* _Task goal_:
Pick each line containing the word "Bern" out of the data below.
★ ★ ★ ★
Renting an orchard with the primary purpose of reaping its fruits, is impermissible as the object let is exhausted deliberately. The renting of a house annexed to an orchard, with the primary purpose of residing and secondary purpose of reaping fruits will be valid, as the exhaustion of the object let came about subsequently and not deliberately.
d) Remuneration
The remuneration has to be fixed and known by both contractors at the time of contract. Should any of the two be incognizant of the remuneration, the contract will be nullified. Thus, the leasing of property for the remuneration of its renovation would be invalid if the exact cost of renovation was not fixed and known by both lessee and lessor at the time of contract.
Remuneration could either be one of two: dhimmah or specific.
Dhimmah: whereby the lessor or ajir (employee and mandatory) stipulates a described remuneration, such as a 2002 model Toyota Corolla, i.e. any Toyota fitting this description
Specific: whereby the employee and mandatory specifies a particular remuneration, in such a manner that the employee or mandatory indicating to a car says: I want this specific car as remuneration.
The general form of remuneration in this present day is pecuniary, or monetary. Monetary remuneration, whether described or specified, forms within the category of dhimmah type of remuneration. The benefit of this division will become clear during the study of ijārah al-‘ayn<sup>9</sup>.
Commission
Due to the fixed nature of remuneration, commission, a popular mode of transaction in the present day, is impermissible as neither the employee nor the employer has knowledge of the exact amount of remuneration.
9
★ ★ ★ ★
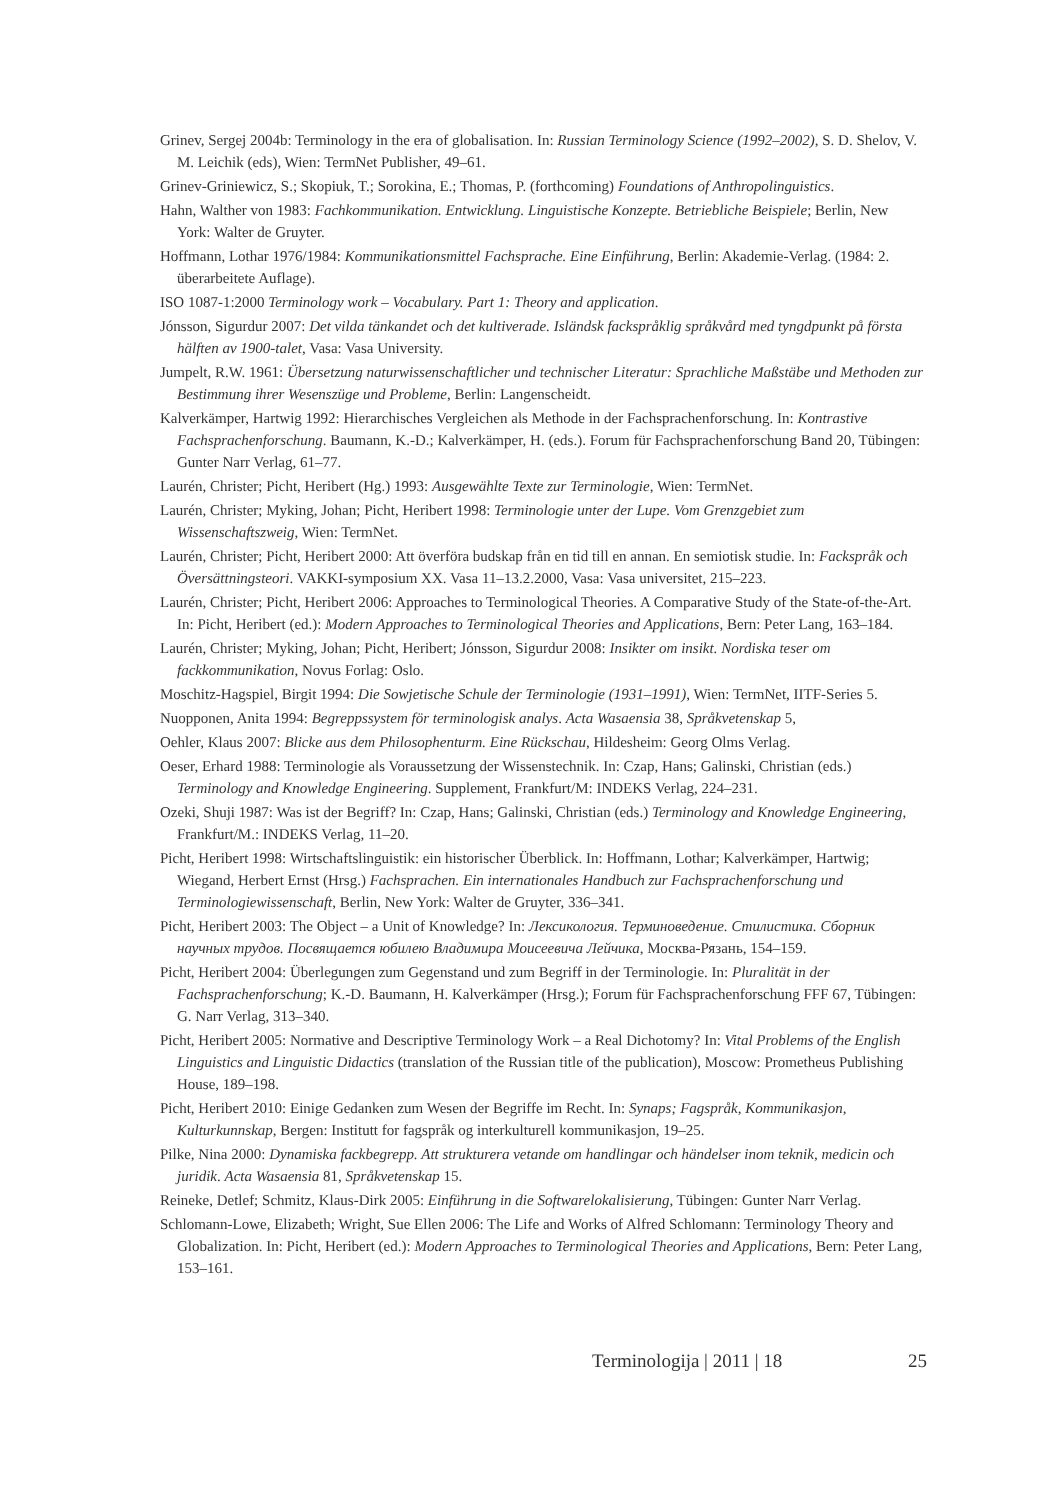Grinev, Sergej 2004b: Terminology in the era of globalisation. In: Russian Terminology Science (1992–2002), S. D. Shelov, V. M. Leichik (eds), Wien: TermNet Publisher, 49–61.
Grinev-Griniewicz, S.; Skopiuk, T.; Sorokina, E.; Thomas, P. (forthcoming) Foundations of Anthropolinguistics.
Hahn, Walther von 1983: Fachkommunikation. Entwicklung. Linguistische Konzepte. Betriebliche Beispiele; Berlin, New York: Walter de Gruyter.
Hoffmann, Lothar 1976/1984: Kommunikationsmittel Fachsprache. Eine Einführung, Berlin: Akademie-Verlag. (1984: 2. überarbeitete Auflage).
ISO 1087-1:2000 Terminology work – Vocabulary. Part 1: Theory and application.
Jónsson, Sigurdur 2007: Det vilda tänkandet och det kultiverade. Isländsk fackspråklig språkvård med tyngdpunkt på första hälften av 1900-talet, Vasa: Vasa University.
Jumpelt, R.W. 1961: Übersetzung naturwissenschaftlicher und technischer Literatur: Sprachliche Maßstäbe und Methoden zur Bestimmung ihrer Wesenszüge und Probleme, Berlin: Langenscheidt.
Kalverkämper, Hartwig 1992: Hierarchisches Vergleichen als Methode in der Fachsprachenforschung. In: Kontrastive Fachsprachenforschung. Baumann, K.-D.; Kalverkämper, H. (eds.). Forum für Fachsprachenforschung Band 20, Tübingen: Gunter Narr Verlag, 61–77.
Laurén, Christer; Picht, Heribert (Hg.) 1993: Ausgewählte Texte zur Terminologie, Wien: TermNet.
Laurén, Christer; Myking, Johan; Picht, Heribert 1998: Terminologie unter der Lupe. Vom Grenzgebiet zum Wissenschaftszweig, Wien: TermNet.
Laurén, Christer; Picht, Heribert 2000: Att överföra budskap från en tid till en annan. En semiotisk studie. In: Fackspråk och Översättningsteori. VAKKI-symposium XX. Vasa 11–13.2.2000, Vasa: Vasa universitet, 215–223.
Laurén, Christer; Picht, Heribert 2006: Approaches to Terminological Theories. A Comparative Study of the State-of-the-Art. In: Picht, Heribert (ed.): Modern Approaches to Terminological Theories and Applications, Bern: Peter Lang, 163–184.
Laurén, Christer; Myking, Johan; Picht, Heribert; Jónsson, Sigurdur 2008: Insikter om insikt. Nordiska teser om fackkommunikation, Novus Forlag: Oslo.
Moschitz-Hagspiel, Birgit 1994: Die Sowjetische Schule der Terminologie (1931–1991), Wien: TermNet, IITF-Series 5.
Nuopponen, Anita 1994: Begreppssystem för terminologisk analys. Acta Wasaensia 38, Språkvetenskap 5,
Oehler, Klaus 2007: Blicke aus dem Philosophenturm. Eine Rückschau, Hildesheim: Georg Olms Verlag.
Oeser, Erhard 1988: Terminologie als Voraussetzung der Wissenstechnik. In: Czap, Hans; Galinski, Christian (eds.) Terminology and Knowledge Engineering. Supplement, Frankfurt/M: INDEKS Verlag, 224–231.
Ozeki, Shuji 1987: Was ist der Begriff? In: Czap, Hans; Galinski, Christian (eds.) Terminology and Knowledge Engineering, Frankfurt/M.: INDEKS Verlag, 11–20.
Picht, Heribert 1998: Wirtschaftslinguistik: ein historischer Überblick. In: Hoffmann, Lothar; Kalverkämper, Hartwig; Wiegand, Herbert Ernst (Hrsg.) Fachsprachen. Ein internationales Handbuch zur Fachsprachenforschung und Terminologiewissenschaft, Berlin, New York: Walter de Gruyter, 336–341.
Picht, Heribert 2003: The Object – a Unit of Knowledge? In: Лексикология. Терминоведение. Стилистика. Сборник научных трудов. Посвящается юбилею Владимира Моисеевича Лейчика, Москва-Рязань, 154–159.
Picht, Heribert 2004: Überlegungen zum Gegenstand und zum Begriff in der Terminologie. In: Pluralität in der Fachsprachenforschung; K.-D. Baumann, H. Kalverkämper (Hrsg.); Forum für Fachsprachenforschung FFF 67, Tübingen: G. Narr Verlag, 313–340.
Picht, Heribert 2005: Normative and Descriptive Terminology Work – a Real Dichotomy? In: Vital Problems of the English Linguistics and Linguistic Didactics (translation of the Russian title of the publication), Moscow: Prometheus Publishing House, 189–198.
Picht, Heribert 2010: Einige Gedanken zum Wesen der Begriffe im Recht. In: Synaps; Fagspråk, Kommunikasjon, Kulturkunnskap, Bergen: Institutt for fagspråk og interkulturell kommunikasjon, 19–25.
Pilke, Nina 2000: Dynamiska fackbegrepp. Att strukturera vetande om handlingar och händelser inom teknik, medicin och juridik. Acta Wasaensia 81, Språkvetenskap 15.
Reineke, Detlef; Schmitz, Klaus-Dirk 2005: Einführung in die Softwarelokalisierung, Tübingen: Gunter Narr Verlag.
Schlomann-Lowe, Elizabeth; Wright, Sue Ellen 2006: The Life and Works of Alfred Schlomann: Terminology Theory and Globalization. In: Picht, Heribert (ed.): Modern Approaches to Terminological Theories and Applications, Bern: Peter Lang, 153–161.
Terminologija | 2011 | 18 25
★ ★ ★ ★
* _Result for this exercise_:
Laurén, Christer; Picht, Heribert 2006: Approaches to Terminological Theories. A Comparative Study of the State-of-the-Art. In: Picht, Heribert (ed.): Modern Approaches to Terminological Theories and Applications, Bern: Peter Lang, 163–184.
Schlomann-Lowe, Elizabeth; Wright, Sue Ellen 2006: The Life and Works of Alfred Schlomann: Terminology Theory and Globalization. In: Picht, Heribert (ed.): Modern Approaches to Terminological Theories and Applications, Bern: Peter Lang, 153–161.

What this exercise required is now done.